# Revelation 22:18-19 and Paraphrase Translations



## Michael (Sep 20, 2009)

_I warn everyone who hears the words of the prophecy of this book: if anyone adds to them, God will add to him the plagues described in this book, and if anyone takes away from the words of the book of this prophecy, God will take away his share in the tree of life and in the holy city, which are described in this book. (Rev 22:18-19)_

Would anyone care to share thoughts as to how this passage might apply to the paraphrase translations of our day?

What say ye?


----------



## toddpedlar (Sep 20, 2009)

Michael Turner said:


> _I warn everyone who hears the words of the prophecy of this book: if anyone adds to them, God will add to him the plagues described in this book, and if anyone takes away from the words of the book of this prophecy, God will take away his share in the tree of life and in the holy city, which are described in this book. (Rev 22:18-19)_
> 
> Would anyone care to share thoughts as to how this passage might apply to the paraphrase translations of our day?
> 
> What say ye?



While I have extreme distaste for the paraphrases of the day, I wouldn't say they fail this test *except when they are promoted as or taken to BE Scripture.* I paraphrase Scripture when I teach it in Sunday School, and even to a degree when preaching. I definitely paraphase it when I'm teaching my children at home - putting it into words that help them understand what God is saying in His word. That being said, when a paraphrase is billed as God's Word, that is when I believe there are problems that are associated with violations of this command. I cringe at the knowledge of some of my friends who are pastors that use things like "The Message" in their preaching - and even use it as the text read and commented upon in their sermons.


----------



## PointingToChrist (Sep 20, 2009)

Because we are translating from the original languages, every translation is a paraphrase to some degree.

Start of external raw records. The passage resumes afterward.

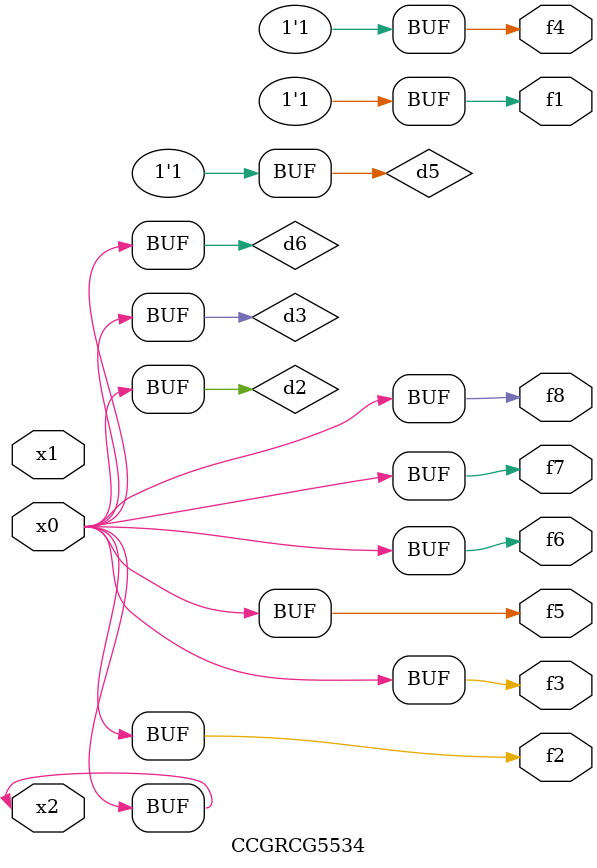
<source format=v>
module CCGRCG5534(
	input x0, x1, x2,
	output f1, f2, f3, f4, f5, f6, f7, f8
);

	wire d1, d2, d3, d4, d5, d6;

	xnor (d1, x2);
	buf (d2, x0, x2);
	and (d3, x0);
	xnor (d4, x1, x2);
	nand (d5, d1, d3);
	buf (d6, d2, d3);
	assign f1 = d5;
	assign f2 = d6;
	assign f3 = d6;
	assign f4 = d5;
	assign f5 = d6;
	assign f6 = d6;
	assign f7 = d6;
	assign f8 = d6;
endmodule

</source>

I believe if the language conveys the correct word or thought, we're in business. However, that's the rub - word for word or thought for thought?


----------



## Jake (Sep 20, 2009)

For example, my pastor said today (I'm trying not to paraphrase here, this is as verbatim as I recall it  ):

Don't bother trying to follow along today, I am going to be reading from Eugene Peterson's translation of the Holy Scriptures. Yes it is a translation, it is not a paraphrase; it is a translation from the original languages. 

He then proceeded to read and somewhat exposit.


----------